Meskipun Indonesia memasok hampir 85 persen rotan alam di pasar internasional, industri domestik justru sering berteriak kekurangan bahan baku. Kondisi ini yang menjadi dasar Asmindo untuk melobi pemerintah agar melarang ekspor rotan asalan.

"Salah satu keunggulan Indonesia adalah bahan baku, jadi kami tengah berupaya agar penciptaan nilai tambah produk terjadi di sentra produksi. Setelah industri mebel di sentra produksi terjadi, kami akan melobi pemerintah untuk melarang ekspor rotan asalan," kata Ambar.

Menteri Perindustrian Fahmi Idris pun menanggapinya positif.
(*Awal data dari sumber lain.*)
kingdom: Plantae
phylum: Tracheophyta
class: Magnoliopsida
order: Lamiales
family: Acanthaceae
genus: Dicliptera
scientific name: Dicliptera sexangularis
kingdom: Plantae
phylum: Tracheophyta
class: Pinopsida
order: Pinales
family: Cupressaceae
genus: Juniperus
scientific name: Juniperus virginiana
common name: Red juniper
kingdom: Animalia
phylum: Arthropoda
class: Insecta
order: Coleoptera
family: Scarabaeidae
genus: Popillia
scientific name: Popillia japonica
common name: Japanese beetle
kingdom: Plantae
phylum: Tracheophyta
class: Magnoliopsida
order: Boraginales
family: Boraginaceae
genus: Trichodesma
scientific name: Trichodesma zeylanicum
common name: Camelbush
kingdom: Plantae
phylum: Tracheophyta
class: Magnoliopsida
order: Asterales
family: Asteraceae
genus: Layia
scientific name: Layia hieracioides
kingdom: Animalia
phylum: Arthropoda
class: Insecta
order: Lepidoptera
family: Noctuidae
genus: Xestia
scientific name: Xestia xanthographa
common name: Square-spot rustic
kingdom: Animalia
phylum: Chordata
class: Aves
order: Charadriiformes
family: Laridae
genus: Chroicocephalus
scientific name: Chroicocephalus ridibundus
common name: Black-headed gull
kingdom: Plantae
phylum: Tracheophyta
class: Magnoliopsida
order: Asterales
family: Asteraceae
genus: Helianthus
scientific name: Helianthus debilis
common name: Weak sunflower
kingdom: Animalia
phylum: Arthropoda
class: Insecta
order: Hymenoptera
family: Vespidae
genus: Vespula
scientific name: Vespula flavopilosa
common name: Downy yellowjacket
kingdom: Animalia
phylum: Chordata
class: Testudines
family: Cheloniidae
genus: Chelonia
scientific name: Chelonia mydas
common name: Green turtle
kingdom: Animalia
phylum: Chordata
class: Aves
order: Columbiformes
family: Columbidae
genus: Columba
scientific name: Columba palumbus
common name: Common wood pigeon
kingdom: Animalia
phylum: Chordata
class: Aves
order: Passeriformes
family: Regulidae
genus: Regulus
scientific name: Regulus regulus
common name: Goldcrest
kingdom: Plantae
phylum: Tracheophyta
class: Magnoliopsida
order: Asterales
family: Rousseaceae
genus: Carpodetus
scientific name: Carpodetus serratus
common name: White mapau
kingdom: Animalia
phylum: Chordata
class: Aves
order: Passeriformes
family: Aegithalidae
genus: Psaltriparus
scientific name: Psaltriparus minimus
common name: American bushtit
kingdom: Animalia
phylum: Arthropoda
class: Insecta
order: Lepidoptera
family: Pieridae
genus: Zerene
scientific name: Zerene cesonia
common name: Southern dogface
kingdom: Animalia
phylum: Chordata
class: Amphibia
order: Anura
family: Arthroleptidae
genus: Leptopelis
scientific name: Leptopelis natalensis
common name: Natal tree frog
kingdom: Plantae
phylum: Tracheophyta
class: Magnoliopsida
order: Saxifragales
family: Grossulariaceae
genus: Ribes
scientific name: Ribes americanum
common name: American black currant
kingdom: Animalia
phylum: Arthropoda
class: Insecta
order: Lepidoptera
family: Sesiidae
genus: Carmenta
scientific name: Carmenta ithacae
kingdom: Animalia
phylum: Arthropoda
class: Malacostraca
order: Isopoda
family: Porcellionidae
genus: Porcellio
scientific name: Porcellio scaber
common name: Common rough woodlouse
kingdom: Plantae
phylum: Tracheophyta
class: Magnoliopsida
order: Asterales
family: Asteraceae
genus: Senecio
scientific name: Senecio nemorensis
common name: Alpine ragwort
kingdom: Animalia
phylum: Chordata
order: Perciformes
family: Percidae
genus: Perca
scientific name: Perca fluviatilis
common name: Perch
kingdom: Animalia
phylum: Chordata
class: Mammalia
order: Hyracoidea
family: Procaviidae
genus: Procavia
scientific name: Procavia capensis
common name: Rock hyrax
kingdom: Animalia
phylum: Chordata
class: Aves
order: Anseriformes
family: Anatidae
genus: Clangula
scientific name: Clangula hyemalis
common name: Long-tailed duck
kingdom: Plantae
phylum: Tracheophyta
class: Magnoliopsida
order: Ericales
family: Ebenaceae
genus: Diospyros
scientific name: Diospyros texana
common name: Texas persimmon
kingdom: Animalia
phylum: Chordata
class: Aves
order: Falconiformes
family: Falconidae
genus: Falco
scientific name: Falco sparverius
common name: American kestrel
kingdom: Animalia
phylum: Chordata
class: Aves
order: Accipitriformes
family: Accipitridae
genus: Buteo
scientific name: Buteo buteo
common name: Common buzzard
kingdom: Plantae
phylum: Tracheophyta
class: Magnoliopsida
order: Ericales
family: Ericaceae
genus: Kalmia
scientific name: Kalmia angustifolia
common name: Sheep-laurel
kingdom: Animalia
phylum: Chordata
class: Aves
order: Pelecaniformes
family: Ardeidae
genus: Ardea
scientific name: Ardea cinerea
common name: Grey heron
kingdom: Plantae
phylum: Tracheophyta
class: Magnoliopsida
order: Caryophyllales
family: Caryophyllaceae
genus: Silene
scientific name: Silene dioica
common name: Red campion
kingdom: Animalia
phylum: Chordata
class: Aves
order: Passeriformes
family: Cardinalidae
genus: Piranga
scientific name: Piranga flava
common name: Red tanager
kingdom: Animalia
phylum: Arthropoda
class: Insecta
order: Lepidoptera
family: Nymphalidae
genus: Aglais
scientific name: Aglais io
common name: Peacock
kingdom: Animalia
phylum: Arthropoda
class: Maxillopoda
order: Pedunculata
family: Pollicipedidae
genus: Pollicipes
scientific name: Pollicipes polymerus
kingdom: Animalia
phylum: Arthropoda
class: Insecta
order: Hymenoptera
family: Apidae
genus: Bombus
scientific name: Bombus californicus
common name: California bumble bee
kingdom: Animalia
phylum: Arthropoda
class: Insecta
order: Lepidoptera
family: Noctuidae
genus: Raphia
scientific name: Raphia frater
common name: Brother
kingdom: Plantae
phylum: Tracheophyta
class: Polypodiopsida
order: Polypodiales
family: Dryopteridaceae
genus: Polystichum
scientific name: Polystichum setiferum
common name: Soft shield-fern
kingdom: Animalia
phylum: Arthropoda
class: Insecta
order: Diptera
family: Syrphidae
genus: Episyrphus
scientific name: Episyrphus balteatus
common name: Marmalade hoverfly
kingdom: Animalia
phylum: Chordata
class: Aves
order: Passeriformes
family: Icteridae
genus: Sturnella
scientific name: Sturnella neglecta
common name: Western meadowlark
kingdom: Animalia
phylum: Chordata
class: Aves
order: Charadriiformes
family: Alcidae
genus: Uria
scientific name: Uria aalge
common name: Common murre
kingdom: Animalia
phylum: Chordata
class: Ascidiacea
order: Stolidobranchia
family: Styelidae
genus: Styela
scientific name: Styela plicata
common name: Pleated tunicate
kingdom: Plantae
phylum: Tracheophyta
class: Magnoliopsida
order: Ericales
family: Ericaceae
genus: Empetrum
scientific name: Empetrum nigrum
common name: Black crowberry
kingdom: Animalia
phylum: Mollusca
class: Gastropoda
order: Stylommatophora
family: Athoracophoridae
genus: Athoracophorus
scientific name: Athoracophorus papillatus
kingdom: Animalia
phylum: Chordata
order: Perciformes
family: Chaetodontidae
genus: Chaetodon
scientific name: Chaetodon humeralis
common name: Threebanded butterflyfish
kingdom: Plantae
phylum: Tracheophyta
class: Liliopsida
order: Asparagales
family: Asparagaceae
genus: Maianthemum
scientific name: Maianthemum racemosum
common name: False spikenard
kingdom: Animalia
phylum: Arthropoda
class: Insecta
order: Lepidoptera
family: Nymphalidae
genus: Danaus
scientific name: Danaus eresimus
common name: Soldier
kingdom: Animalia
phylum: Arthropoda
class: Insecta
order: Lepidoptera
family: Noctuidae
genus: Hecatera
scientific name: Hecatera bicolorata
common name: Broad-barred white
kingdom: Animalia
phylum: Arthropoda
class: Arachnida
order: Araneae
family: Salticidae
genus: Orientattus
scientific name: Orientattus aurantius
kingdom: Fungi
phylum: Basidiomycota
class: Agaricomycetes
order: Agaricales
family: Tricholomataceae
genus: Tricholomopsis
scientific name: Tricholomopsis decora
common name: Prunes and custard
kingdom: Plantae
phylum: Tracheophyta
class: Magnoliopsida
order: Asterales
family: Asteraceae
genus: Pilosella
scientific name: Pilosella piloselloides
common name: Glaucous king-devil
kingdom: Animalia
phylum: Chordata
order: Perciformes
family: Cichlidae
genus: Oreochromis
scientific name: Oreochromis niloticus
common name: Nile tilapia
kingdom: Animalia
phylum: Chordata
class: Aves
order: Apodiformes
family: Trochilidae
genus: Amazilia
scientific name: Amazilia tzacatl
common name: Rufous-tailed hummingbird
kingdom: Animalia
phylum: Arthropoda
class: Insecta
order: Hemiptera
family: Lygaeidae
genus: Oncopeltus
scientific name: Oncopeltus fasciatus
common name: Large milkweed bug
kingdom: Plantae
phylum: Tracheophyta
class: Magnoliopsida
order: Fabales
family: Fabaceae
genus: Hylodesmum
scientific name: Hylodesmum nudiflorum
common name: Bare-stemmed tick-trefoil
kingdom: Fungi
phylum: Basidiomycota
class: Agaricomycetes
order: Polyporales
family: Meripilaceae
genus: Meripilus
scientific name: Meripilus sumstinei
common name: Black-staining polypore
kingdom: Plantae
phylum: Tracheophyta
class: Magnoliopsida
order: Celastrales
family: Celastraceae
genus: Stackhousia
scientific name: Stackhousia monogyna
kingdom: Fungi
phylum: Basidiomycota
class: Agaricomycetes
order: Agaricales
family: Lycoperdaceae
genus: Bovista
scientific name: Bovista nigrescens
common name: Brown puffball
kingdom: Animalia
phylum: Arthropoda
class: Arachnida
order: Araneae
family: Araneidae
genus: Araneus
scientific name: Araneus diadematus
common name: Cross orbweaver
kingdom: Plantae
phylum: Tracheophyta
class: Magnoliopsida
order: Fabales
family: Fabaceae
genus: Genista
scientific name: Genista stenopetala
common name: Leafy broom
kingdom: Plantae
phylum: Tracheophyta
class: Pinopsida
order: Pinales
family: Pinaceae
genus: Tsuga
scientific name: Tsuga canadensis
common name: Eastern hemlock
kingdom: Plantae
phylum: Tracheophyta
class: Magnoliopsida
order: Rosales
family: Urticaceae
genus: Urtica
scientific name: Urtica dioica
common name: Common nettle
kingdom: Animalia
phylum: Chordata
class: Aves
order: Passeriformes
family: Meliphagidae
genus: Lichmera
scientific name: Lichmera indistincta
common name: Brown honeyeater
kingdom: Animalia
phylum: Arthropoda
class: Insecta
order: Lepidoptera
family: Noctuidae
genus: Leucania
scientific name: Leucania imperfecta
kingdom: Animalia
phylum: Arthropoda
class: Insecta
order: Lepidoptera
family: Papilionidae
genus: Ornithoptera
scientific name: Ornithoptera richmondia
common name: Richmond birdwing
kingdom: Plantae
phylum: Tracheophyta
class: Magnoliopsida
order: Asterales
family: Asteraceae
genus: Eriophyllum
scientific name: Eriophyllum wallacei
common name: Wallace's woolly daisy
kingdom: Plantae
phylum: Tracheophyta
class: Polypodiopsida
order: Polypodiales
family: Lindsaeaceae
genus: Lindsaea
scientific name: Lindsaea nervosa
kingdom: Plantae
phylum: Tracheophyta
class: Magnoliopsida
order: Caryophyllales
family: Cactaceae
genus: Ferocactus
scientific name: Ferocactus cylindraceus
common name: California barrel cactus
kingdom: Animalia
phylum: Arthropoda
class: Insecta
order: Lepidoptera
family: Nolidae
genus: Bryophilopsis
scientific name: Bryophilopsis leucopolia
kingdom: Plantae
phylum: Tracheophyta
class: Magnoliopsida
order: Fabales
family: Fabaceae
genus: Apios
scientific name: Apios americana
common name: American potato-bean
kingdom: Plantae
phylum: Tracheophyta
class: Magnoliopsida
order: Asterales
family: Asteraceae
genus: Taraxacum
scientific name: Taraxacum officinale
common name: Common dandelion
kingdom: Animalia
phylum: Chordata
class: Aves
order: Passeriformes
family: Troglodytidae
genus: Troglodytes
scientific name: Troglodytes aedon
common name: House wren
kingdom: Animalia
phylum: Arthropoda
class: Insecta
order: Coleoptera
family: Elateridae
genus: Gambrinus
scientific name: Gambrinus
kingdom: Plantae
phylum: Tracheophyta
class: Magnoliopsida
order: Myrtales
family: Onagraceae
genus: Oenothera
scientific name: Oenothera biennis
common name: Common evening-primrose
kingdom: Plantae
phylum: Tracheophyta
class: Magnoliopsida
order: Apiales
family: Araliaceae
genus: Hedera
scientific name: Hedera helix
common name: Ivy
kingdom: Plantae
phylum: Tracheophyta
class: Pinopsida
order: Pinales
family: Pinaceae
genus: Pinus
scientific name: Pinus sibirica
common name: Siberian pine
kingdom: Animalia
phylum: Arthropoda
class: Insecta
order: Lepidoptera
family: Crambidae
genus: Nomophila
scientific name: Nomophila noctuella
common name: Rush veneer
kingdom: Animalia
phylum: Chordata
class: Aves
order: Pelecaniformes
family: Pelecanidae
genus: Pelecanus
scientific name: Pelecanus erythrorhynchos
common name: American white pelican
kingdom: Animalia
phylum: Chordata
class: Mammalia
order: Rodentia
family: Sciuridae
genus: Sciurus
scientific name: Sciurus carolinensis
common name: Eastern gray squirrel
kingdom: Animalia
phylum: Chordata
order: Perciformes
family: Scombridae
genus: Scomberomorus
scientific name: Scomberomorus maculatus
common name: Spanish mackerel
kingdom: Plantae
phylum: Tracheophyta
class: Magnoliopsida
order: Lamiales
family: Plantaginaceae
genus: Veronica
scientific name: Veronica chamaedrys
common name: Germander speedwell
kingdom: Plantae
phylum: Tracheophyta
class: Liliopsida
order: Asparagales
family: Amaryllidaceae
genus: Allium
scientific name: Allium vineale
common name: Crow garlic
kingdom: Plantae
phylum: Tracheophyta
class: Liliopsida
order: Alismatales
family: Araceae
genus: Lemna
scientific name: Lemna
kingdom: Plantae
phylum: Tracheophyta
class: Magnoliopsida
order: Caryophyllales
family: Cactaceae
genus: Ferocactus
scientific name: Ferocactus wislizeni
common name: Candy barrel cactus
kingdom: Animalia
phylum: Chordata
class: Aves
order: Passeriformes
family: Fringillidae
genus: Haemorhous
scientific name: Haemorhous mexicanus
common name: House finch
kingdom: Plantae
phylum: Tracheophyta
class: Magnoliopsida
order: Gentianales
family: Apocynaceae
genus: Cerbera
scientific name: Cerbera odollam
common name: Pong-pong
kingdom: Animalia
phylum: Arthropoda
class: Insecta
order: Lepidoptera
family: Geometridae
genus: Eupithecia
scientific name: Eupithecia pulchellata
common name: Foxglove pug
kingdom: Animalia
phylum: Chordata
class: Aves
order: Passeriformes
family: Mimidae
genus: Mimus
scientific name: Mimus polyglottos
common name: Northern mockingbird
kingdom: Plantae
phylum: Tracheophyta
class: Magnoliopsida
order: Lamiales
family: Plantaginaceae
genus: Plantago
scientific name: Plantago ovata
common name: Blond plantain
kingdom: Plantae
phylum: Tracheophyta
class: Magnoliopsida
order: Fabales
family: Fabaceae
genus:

Menurut Fahmi, sudah saatnya pengusaha domestik berkonsentrasi menciptakan industri yang mampu memberikan nilai tambah di sentra produksi bahan baku.

"Jangan sampai kita selamanya menjadi pengekspor bahan mentah, lalu negara lain yang menikmati keuntungannya. Kami tengah membangun kluster industri rotan di Sulawesi Tengah dan Kalimantan Tengah agar ada peningkatan kompetensi di daerah," kata Fahmi.

Namun, Ketua Asmindo Gorontalo Dahlan Muda yang dihubungi di Gorontalo meminta agar pemerintah tetap memikirkan kondisi di daerah. Dari dalam negeri, pembeli utama adalah industri rotan di Cirebon, Jawa Barat.

Sepinya order dari industri di Jawa menyebabkan pengusaha rotan lebih senang mengekspor langsung rotan asalan. Meski harganya rendah, Rp 4.000 per kilogram untuk rotan asalan dan Rp 8.000 per kilogram untuk rotan setengah jadi, ekspor tetap berjalan.